Sentinelas do porvir.
Se estamos à espera de algo, certamente é a abertura dos nossos corações ao Deus-criança que é advento e está sempre vindo ao nosso encontro para nos fazer acreditar e assegurar que outro mundo é possível.
A esperança garante que sonhemos de olhos abertos um novo projeto para nossas vidas, para a vida do mundo (Luana Azevedo / Unsplash).
A vigilância é uma postura que se requer de todo cristão e cristã e em qualquer tempo e lugar. A proximidade da vinda do Senhor exige que esses sejam os últimos a se aprofundarem no sono dos dias mais modorrentos. Por isso é preciso estar acordado, de olhos abertos para não deixar que os sinais do Reino vindouro passem despercebidos e, com isso, se perca também a oportunidade do encontro com o próprio Mestre de nossas vidas, o pobre homem Jesus de Nazaré, o Messias-criança que supera qualquer expectativa ambiciosa. Nesse aspecto, fazer-se uma pessoa vigilante, sentinela presente do porvir, pode contribuir decisivamente com o modo como o futuro se presentificará em nossas vidas e entre nós.

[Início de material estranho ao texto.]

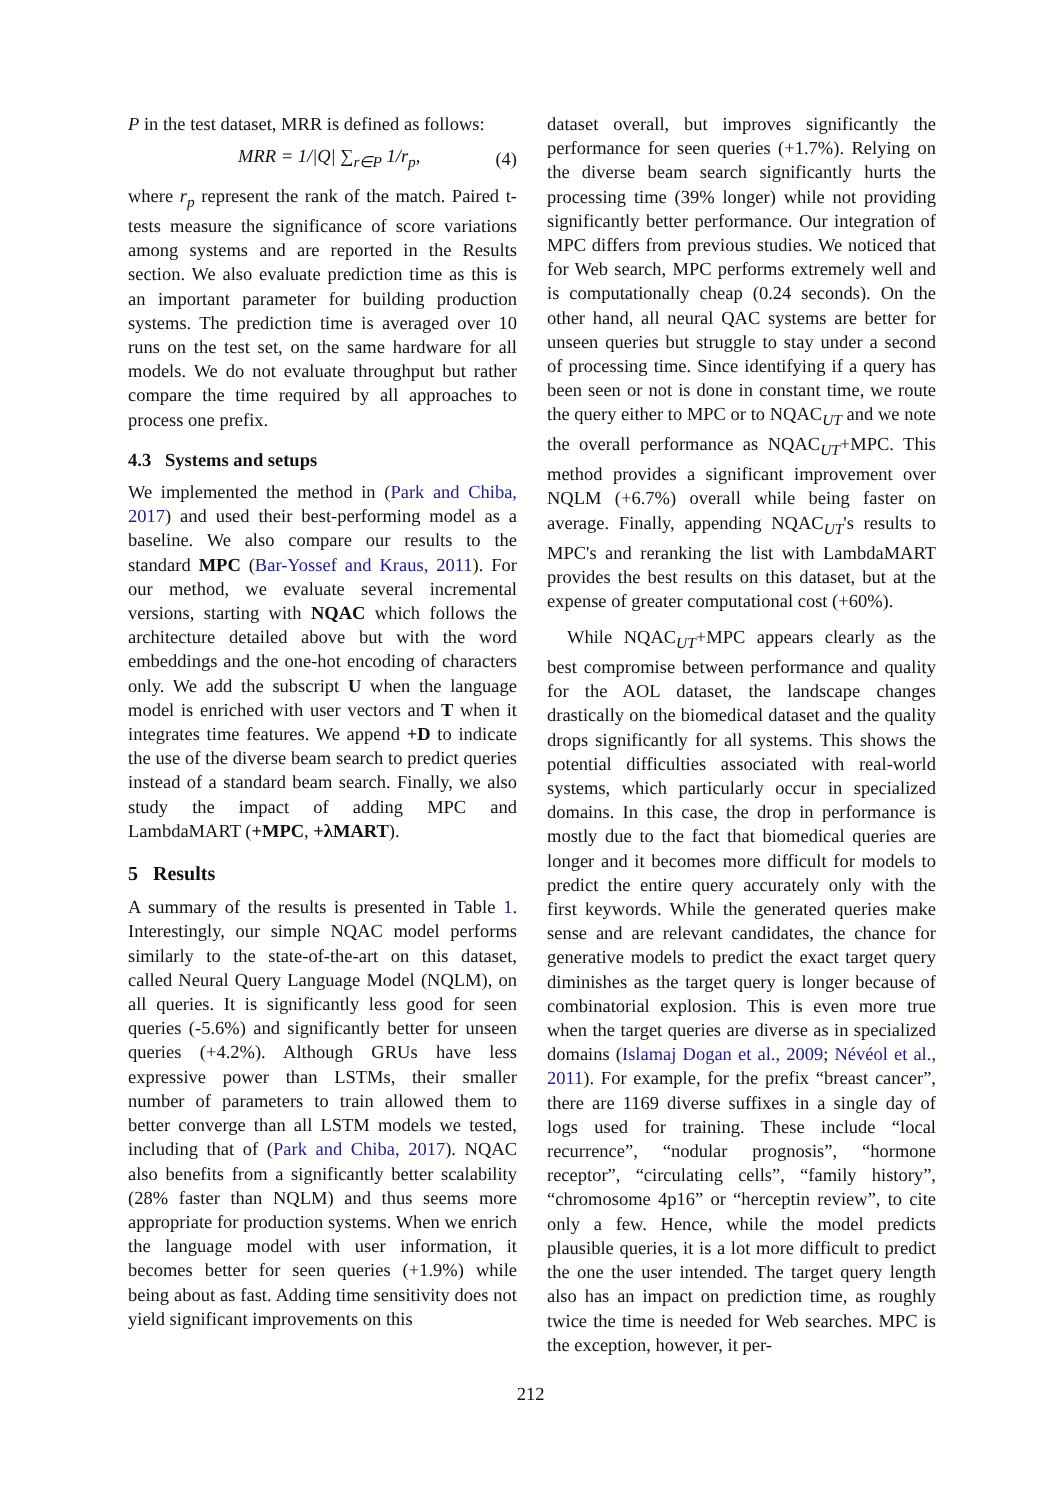P in the test dataset, MRR is defined as follows:
MRR = 1/|Q| ∑<sub>r∈P</sub> 1/r<sub>p</sub>, (4)
where r<sub>p</sub> represent the rank of the match. Paired t-tests measure the significance of score variations among systems and are reported in the Results section. We also evaluate prediction time as this is an important parameter for building production systems. The prediction time is averaged over 10 runs on the test set, on the same hardware for all models. We do not evaluate throughput but rather compare the time required by all approaches to process one prefix.
4.3 Systems and setups
We implemented the method in (Park and Chiba, 2017) and used their best-performing model as a baseline. We also compare our results to the standard MPC (Bar-Yossef and Kraus, 2011). For our method, we evaluate several incremental versions, starting with NQAC which follows the architecture detailed above but with the word embeddings and the one-hot encoding of characters only. We add the subscript U when the language model is enriched with user vectors and T when it integrates time features. We append +D to indicate the use of the diverse beam search to predict queries instead of a standard beam search. Finally, we also study the impact of adding MPC and LambdaMART (+MPC, +λMART).
5 Results
A summary of the results is presented in Table 1. Interestingly, our simple NQAC model performs similarly to the state-of-the-art on this dataset, called Neural Query Language Model (NQLM), on all queries. It is significantly less good for seen queries (-5.6%) and significantly better for unseen queries (+4.2%). Although GRUs have less expressive power than LSTMs, their smaller number of parameters to train allowed them to better converge than all LSTM models we tested, including that of (Park and Chiba, 2017). NQAC also benefits from a significantly better scalability (28% faster than NQLM) and thus seems more appropriate for production systems. When we enrich the language model with user information, it becomes better for seen queries (+1.9%) while being about as fast. Adding time sensitivity does not yield significant improvements on this
dataset overall, but improves significantly the performance for seen queries (+1.7%). Relying on the diverse beam search significantly hurts the processing time (39% longer) while not providing significantly better performance. Our integration of MPC differs from previous studies. We noticed that for Web search, MPC performs extremely well and is computationally cheap (0.24 seconds). On the other hand, all neural QAC systems are better for unseen queries but struggle to stay under a second of processing time. Since identifying if a query has been seen or not is done in constant time, we route the query either to MPC or to NQAC<sub>UT</sub> and we note the overall performance as NQAC<sub>UT</sub>+MPC. This method provides a significant improvement over NQLM (+6.7%) overall while being faster on average. Finally, appending NQAC<sub>UT</sub>'s results to MPC's and reranking the list with LambdaMART provides the best results on this dataset, but at the expense of greater computational cost (+60%).
While NQAC<sub>UT</sub>+MPC appears clearly as the best compromise between performance and quality for the AOL dataset, the landscape changes drastically on the biomedical dataset and the quality drops significantly for all systems. This shows the potential difficulties associated with real-world systems, which particularly occur in specialized domains. In this case, the drop in performance is mostly due to the fact that biomedical queries are longer and it becomes more difficult for models to predict the entire query accurately only with the first keywords. While the generated queries make sense and are relevant candidates, the chance for generative models to predict the exact target query diminishes as the target query is longer because of combinatorial explosion. This is even more true when the target queries are diverse as in specialized domains (Islamaj Dogan et al., 2009; Névéol et al., 2011). For example, for the prefix “breast cancer”, there are 1169 diverse suffixes in a single day of logs used for training. These include “local recurrence”, “nodular prognosis”, “hormone receptor”, “circulating cells”, “family history”, “chromosome 4p16” or “herceptin review”, to cite only a few. Hence, while the model predicts plausible queries, it is a lot more difficult to predict the one the user intended. The target query length also has an impact on prediction time, as roughly twice the time is needed for Web searches. MPC is the exception, however, it per-
212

Quando falamos do futuro, um sentimento ou percepção comum pode ser a de que ele está sempre a escapar de nós. É incerto, desconhecido. É para além. Por isso, rejeita-se frequentemente os futurólogos, aqueles que possuem a enganosa certeza de acertar sobre o que ainda não é o presente. No entanto, embora o futuro seja sempre uma surpresa a nos alcançar no aqui e agora de nossas existências, é importante compreender que abaixo do sol nada é tão novo que não se possa projetar o curso dos acontecimentos humanos. Se por um lado a humanidade se constitui como um enigma, por outro lado o ser humano não se faz à revelia das quedas e reerguimentos, de modo que, não sendo possível fazer previsões futurísticas, as projeções podem ser realizadas sem medo, a partir da leitura dos dias e do ensinamento deixado por cada acontecimento passado.
Nesse aspecto, o tempo presente deve ser vivido com a qualidade de uma vida que não se repete e do fato de que cada fragmento de segundo é único e intransferível.
Mas longe de ostentar a bandeira de que “só se vive uma vez”, o instante presente está sempre grávido de futuro. Por isso, ele deve ser conduzido com a esperança de que há mais tempo por vir. É essa esperança que faz com que procuremos evoluir, encontrar novas soluções para problemas, fazer perguntas que movimentam saberes novos e ancestrais. A esperança garante que sonhemos de olhos abertos um novo projeto para nossas vidas, para a vida do mundo.
Por essas razões, percebemos como é ilusória a euforia do prazer do instante desconectado do desejo de que a vida, a individual e a coletiva, possa ir mais além.
Nessa perspectiva, as pessoas idosas dão enorme lição à nossa geração. Elas não foram contaminadas com a pressa e a euforia do instante, com a falta da perspectiva do futuro, provocada pela aceleração do tempo e também por nossas inseguranças diante da falta de garantias para as existências. Além disso, demoraram a entrar na dinâmica da pós-modernidade, que coloca o sujeito, sua busca de prazer pelo consumo, acima de qualquer perspectiva de futuro e de coletividade. Reféns desse tempo, nossa geração sequer imagina poder cultivar uma postura de vigilância.
Porque o futuro é furtado, a realidade é virtual-artificial e só se existe consumindo narcisicamente.
Diante desse cenário e no contexto de pandemia mundial que vivemos, corre-se grande risco ao se abdicar do posto de sentinelas do porvir na entrega individualista e eufórica ao gozo do instante sem adesão à virtude da paciência vigilante que espera o novo. O risco é ceder ao sono da noite escura que atravessamos como comunidade humana.
E na busca pelo prazer imediato, estender sobre nossas ruas tão densa escuridão que somente os que vierem depois de nós terão elementos suficientes para dissipá-la, sem jamais esquecê-la.
Se estamos à espera de algo, certamente é a abertura dos nossos corações ao Deus-criança que é advento e está sempre vindo ao nosso encontro para nos fazer acreditar e assegurar que outro mundo é possível. Mas esse novo mundo só se tornará possível se for desejado e, sobretudo, se nos dedicarmos ao árduo ofício das sentinelas do porvir.